Trials and tribulations of finding a cornbread sweet and full of flavor and not a dry block of gritty corn. Success!! Taking a great photo of said cornbread- Work in Progress. I’m battling with the early sunset of Daylight Savings and lack of natural light this time of year! I have tried countless recipes- for a long time opting for Cooking Light recipes because a girl has to try to shave some calories somewhere. Personally, when it comes to cornbread the butter really is worth it. This is a recipe I found on Allrecipes years ago. Click here for a Printable Version from Allrecipes: Grandmother’s Buttermilk Cornbread has become a staple in my binder of make-again recipes.
- 1/2 cup butter
- 2/3 cup white sugar
- 2 eggs
- 1 cup buttermilk
- 1/2 teaspoon baking soda
- 1 cup cornmeal
- 1 cup all-purpose flour
- 1/2 teaspoon salt
Preheat oven to 375 degrees F (175 degrees C). Grease an 8 inch square pan. I use a cast iron skillet. Take good care of your cast iron, it will take good care of your food.

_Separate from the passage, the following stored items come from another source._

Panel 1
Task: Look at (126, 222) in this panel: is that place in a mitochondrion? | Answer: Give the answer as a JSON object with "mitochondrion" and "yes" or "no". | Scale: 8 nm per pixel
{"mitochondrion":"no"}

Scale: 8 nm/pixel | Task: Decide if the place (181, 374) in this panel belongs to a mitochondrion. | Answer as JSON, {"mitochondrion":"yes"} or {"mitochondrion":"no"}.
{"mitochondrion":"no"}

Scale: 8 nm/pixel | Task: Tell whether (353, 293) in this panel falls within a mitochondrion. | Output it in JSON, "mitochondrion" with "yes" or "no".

1. Melt butter in large skillet. See how happy this butter is. Don’t be afraid of the butter (This butter was not altered in any way, I swear. It is just that happy knowing it will be turned in to cornbread.)

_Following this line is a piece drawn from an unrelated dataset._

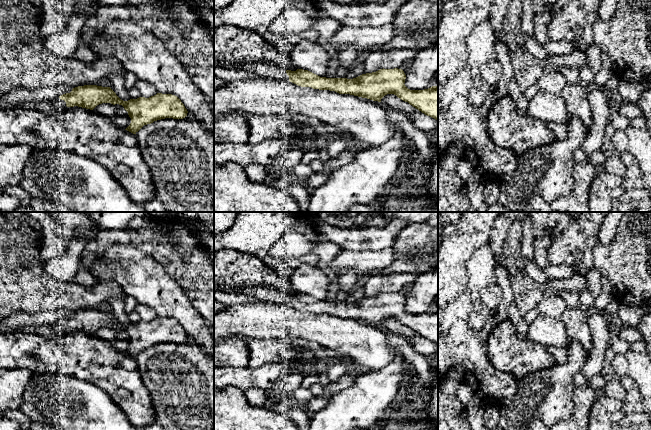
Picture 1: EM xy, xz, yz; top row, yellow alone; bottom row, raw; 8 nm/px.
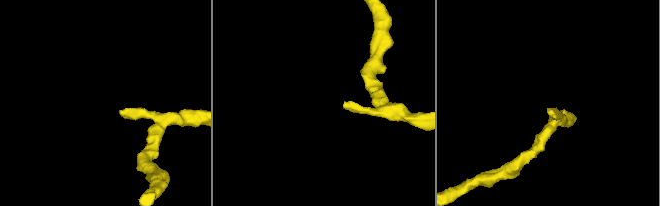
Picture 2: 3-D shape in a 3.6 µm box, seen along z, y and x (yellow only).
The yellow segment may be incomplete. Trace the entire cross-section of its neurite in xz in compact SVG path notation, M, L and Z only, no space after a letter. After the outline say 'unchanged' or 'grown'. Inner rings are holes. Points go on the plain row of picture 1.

3. Quickly add eggs and beat until well blended. Stir quickly so you don’t have scrambled egg cornbread.
4. Combine buttermilk with baking soda and stir into mixture in pan. Stir in cornmeal, flour, and salt until well blended and few lumps remain. Pour batter into the prepared pan.

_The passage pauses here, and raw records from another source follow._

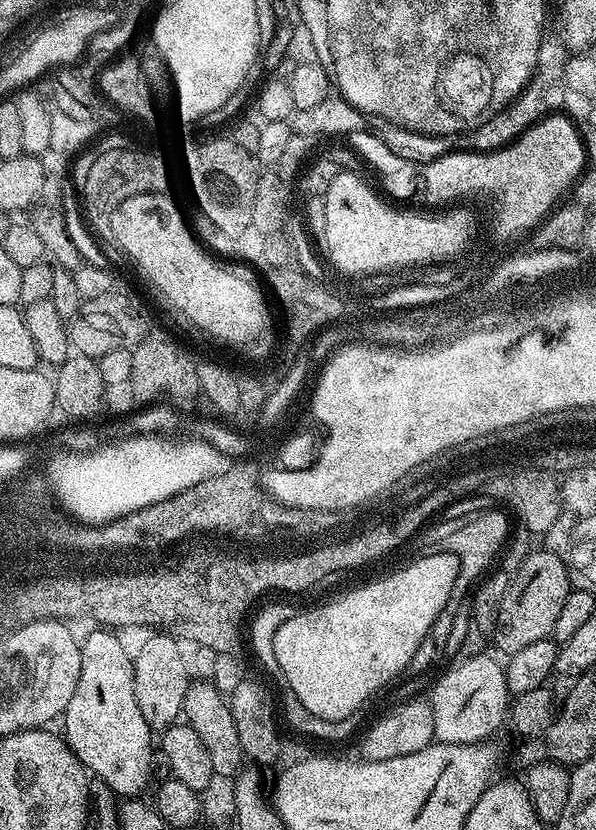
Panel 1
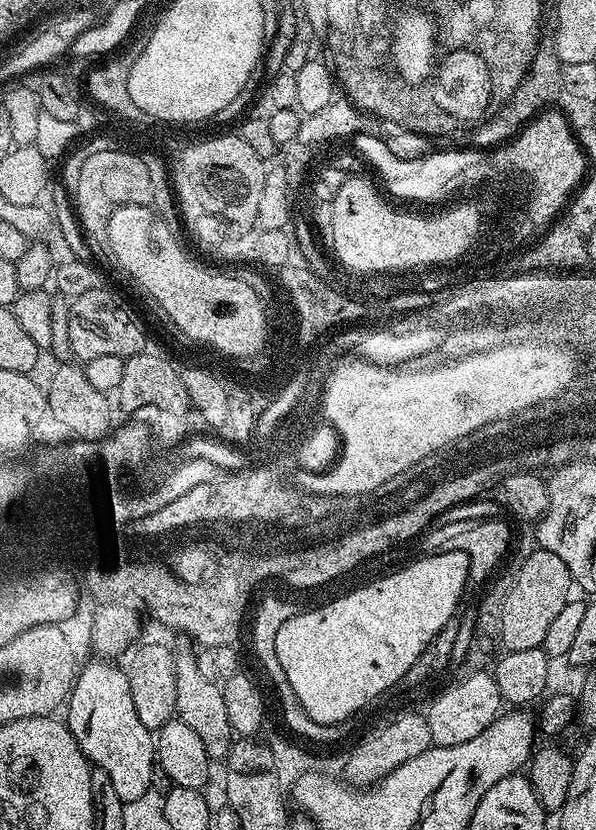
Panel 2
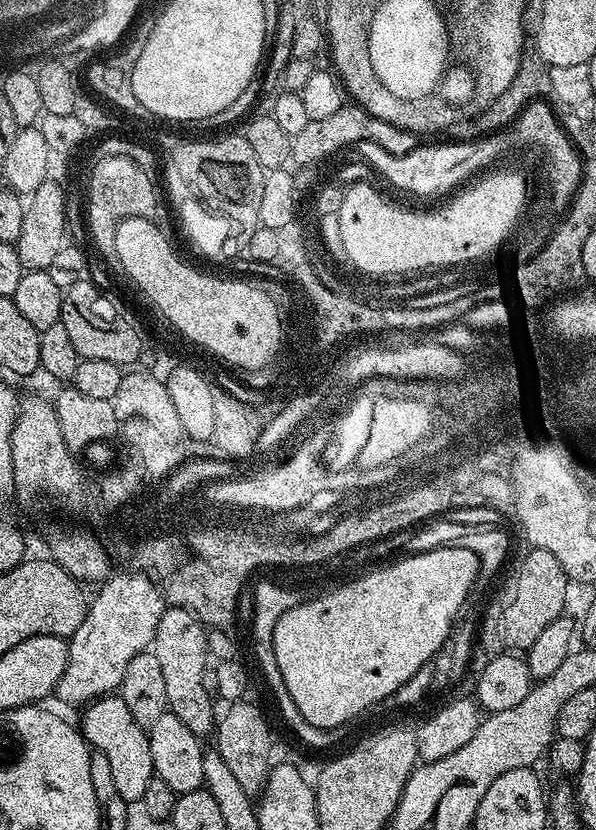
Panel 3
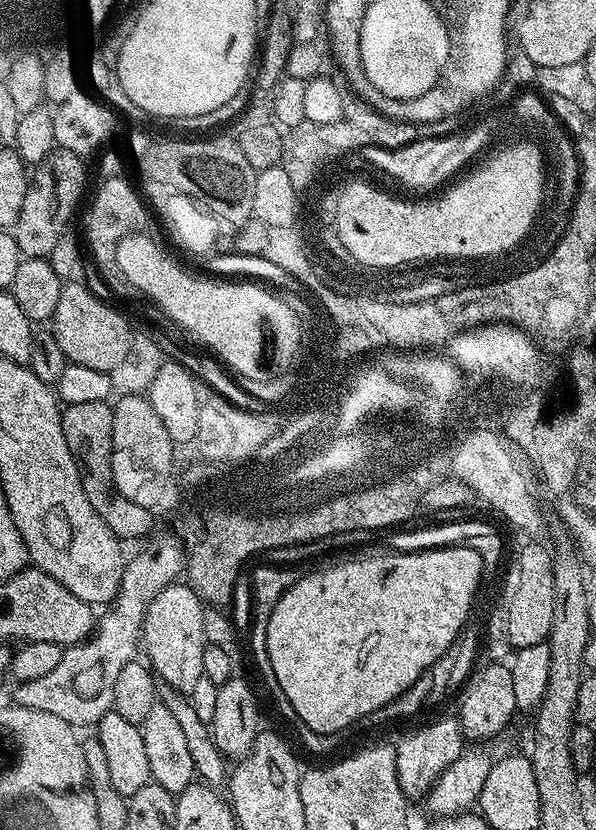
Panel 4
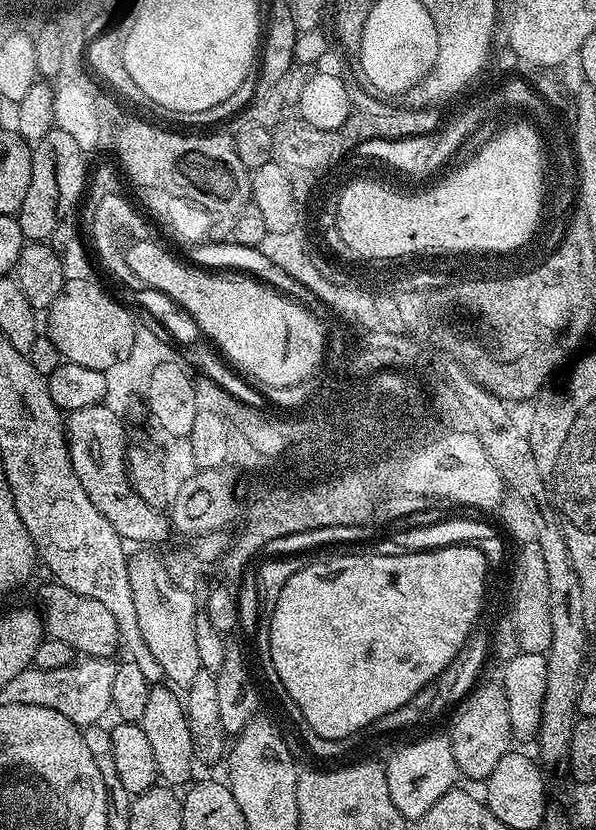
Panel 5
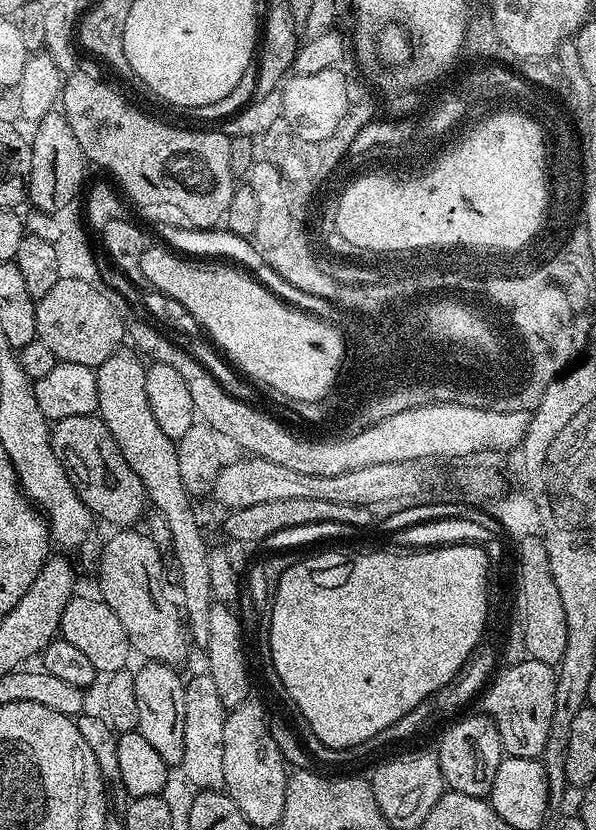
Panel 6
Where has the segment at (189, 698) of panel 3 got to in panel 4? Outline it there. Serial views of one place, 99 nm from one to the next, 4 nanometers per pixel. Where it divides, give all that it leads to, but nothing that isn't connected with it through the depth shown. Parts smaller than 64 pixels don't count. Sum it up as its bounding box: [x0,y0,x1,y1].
[142,582,206,694]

5. Bake in the preheated oven for 20 to 30 minutes, or until a toothpick inserted in the center comes out clean. Check it at 20 minutes, depending on your oven and the pan you use. The cast iron skillet tends to bake the cornbread faster than a glass dish. Best served warm. If using the next day, warm it up in the oven at 200 degrees in some aluminum foil.
Another freezer-friendly recipe- Wrap leftover bread in aluminum foil and then put in a freezer bag. Thaw and rewarm before serving. Enjoy!